§ **What is required**
Pick up the TDAvec.py package description right after its final sentence and keep writing it.

Metadata-Version: 2.4
Name: tdavec
Version: 0.1.5
Requires-Python: >=3.11
Description-Content-Type: text/markdown
License-File: LICENSE
Requires-Dist: numpy==1.26.4
Requires-Dist: ripser==0.6.8
Dynamic: license-file

# TDAvec.py

`TDAvec.py` is a python interface to `TDAvec` R package, which is available on [CRAN](https://cran.r-project.org/web/packages/TDAvec/index.html)

First of all, it allows access to all implemented in the original R package vectorizations functions:

* computeAlgebraicFunctions:	Compute Algebraic Functions from a Persistence Diagram
* computeBettiCurve:	A Vector Summary of the Betti Curve
* computeComplexPolynomial:	Compute Complex Polynomial Coefficients from a Persistence Diagram
* computeEulerCharacteristic:	A Vector Summary of the Euler Characteristic Curve
* computeNormalizedLife:	A Vector Summary of the Normalized Life Curve
* computePersistenceBlock:	A Vector Summary of the Persistence Block
* computePersistenceImage:	A Vector Summary of the Persistence Surface
* computePersistenceLandscape:	Vector Summaries of the Persistence Landscape Functions
* computePersistenceSilhouette:	A Vector Summary of the Persistence Silhouette Function
* computePersistentEntropy:	A Vector Summary of the Persistent Entropy Summary Function
* computeStats:	Compute Descriptive Statistics for Births, Deaths, Midpoints, and Lifespans in a Persistence Diagram
* computeTemplateFunction:	Compute a Vectorization of a Persistence Diagram based on Tent Template Functions
* computeTropicalCoordinates:	Compute Tropical Coordinates from a Persistence Diagram

All these functions can easily be called using `tdavec.tdavec_core` package.

§ **Record set**
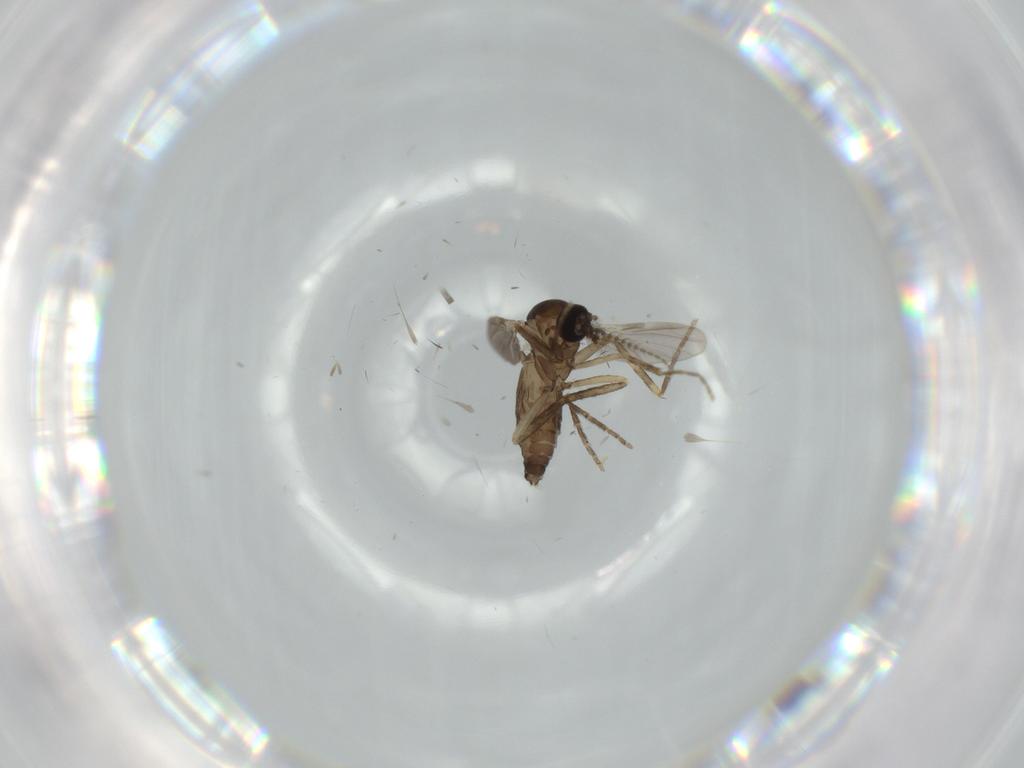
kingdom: Animalia
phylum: Arthropoda
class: Insecta
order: Diptera
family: Ceratopogonidae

§ **Exercise response**
In addition, we provide also `sklearn`-type interface to the same functionality, which could be more familiar for python programmers.

Note that the package was tested only on python 3.12. 

# Setup

`TDAvec.py` is available on `pypi`. To install it simply type

    pip install tdavec

into your environment. 

You can also install the current verion from the GitHub with

    pip install -e "git+https://github.com/uislambekov/TDAvec.git#egg=tdavec&subdirectory=python"

Alternatively, you can install it from the source. In order to do this clone mentioned above github repository and run the followin commants from the project root directory:


    pip install numpy==1.26.4 ripser==0.6.8
    python3 setup.py build_ext --inplace
    pip install .

after that you should have `tdavec` package installed in your environment. 


In order to check if the intallation process was completed, you can run python and evaluate the following lines:

    > from tdavec import test_package
    > X, D, PS = test_package()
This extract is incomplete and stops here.